Excerpt to read =>
*** Block opens ***
5Data Types
Data Types
This chapter describes the ACORD XML data types.
ACORD XML Data Types
The following data types are used to represent all data passed between clients and servers using the messages defined in the ACORD specification. All information elements are based on these data types. Supported data types are discussed in the sections that follow.
Character
Character indicates an element that allows character data up to a maximum number of characters, regardless of the number of bytes required to represent each character. The number after the hyphen specifies the maximum number of characters. For example, C-12 specifies an element of characters with maximum length 12 characters. C-Infinite indicates an element with no maximum length.
Narrow Character
Elements of type Narrow Character are elements of character data type with the additional restriction that the only allowable characters are those contained within the ISO Latin-1 character set.
Boolean
The Boolean data type has two states, true and false. True is represented by the literal character 1 (one), while false is represented by the literal character 0 (zero). Unless otherwise indicated in this specification, an optional element of type Boolean is implied to be not answered if it is absent.
Date and Time Formats
This specification uses the date and time format specified in the ISO 8601 standard. The specification includes five time-related compound data types: YrMon, Date, Time, DateTime, and Timestamp. In all types that describe Date information, the specification uses the Gregorian calendar. Data types including time information refer to a 24-hour clock.
There is one format for representing dates, times, and time zones. The complete form is:
YYYY-MM-DDTHH:mm:ss.ffffff±HH:mm
where all punctuation and the T are literal characters; “YYYY” represents a four-digit year; “MM” represents a two-digit month; “DD” represents a two-digit date; the first “HH” represents a two-digit, 24-hour format hour; the first “mm” represents a two-digit minute; “ss” represents a two-digit second; and “ffffff” represents fractional seconds, and may be of any length. The second “HH” and “mm” describe the time zone offset from coordinated universal time (UTC), in hours and minutes, respectively. The “±” can be either a “+” or a “-” depending on whether the time zone offset is positive or negative.
All date and time types include (with the largest units given first) year, month, day, hour, minute, second, and fractions of a second. Any particular type may include a subset of these possible values. Types including time information (hour, minute, and so on) may also include an offset from Coordinated Universal Time (UTC).
As a general rule for date and time compound data types, values may be entered that omit the smallest logical elements. In every case, the value is taken to mean the same thing as if the minimum values (such as zeros) were included. (The default is always the start of an otherwise ambiguous range for types other than YrMon.) For example, a DateTime value omitting the time portion means the start of the day (12:00 midnight). Note that time zone qualifiers (in time and DateTime values) are exceptions to this rule, as they may be included even if times are not specified to the millisecond.
*** Block closes ***
Material provided =>
*** Block opens ***
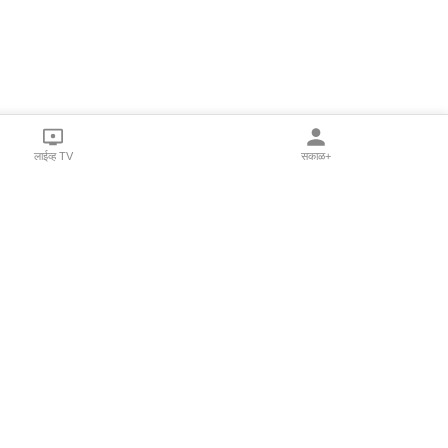
लाईव्ह TV
सकाळ+
l Programs
Print Products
*** Block closes ***
What the task requires =>
Continue the passage on ACORD XML data types, starting right after its last sentence.

Result of this task =>
The logical elements appearing in each of these compound data types are summarized in the following table. “Required” means that the element must occur in all instances of the data type. “Recommended” means that the element should be included in all instances of the data type. “Optional” elements may be omitted from an instance of the data type. Optional elements must be included if smaller elements are to be included. For example, month must not be omitted from a date value if day is included.
Contains | YrMon | Date | Time | DateTime | Timestamp | |
---|---|---|---|---|---|---|
Year |
YYYY 0000-9999 |
Required |
Required |
N/A |
Required |
Required |
Month |
MM 01-12 |
Required |
Optional |
N/A |
Required |
Required |
Day |
DD 01-31 |
N/A |
Optional |
N/A |
Required |
Required |
Hours |
HH 0-23 |
N/A |
N/A |
Required |
Optional |
Required |
Minutes |
MM 0-59 |
N/A |
N/A |
Optional |
Optional |
Required |
Seconds |
SS 0-60 |
N/A |
N/A |
Optional |
Optional |
Required |
Fractional Seconds |
XXX (minimum) Precision is determined by the implementation |
N/A |
N/A |
Optional |
Optional |
Optional |
UTC offset (time zone indication) |
Hours/Minutes -12:59 to +12:59 |
N/A |
N/A |
Recommended |
Recommended |
Recommended |
YrMon
Elements of data type YrMon contain an indication of a particular month. This data type describes a unique period of time (not a repeating portion of every year
Tags specified as type YrMon accept years and months in the YYYY-MM format.
Date
Elements of data type Date contain an indication of a particular day. This data type describes a unique period of time, normally 24 hours (not a repeating portion of every year).
Tags specified as type Date accept dates in the YYYY-MM-DD format.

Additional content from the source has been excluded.